- [Task description] Copy the listing from its first line up to and including the line with "collectors: M. McCarthy", substituting "site" for "locality" and leaving everything else unchanged.

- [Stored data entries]
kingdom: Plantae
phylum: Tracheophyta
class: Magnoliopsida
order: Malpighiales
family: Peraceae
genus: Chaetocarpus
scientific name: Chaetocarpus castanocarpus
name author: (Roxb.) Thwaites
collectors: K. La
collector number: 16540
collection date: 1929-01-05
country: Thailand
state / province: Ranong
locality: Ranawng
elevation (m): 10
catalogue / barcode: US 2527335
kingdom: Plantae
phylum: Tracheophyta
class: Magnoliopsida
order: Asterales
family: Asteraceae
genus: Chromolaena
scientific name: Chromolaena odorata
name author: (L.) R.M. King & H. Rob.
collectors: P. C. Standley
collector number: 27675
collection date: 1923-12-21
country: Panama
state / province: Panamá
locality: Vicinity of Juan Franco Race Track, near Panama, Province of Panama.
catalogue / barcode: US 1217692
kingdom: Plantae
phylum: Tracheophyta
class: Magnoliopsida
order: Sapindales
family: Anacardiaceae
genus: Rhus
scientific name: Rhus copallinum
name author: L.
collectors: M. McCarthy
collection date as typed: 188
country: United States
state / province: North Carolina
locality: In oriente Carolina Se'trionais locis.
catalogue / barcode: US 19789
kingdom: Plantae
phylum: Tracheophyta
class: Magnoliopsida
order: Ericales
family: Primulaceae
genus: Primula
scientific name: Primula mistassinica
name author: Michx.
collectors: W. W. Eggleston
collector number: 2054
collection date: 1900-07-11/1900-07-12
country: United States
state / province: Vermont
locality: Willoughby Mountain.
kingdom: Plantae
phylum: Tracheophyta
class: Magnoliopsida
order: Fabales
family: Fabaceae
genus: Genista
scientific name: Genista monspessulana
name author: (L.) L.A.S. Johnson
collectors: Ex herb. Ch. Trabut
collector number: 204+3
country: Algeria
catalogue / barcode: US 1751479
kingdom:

- [Problem solution]
kingdom: Plantae
phylum: Tracheophyta
class: Magnoliopsida
order: Malpighiales
family: Peraceae
genus: Chaetocarpus
scientific name: Chaetocarpus castanocarpus
name author: (Roxb.) Thwaites
collectors: K. La
collector number: 16540
collection date: 1929-01-05
country: Thailand
state / province: Ranong
site: Ranawng
elevation (m): 10
catalogue / barcode: US 2527335
kingdom: Plantae
phylum: Tracheophyta
class: Magnoliopsida
order: Asterales
family: Asteraceae
genus: Chromolaena
scientific name: Chromolaena odorata
name author: (L.) R.M. King & H. Rob.
collectors: P. C. Standley
collector number: 27675
collection date: 1923-12-21
country: Panama
state / province: Panamá
site: Vicinity of Juan Franco Race Track, near Panama, Province of Panama.
catalogue / barcode: US 1217692
kingdom: Plantae
phylum: Tracheophyta
class: Magnoliopsida
order: Sapindales
family: Anacardiaceae
genus: Rhus
scientific name: Rhus copallinum
name author: L.
collectors: M. McCarthy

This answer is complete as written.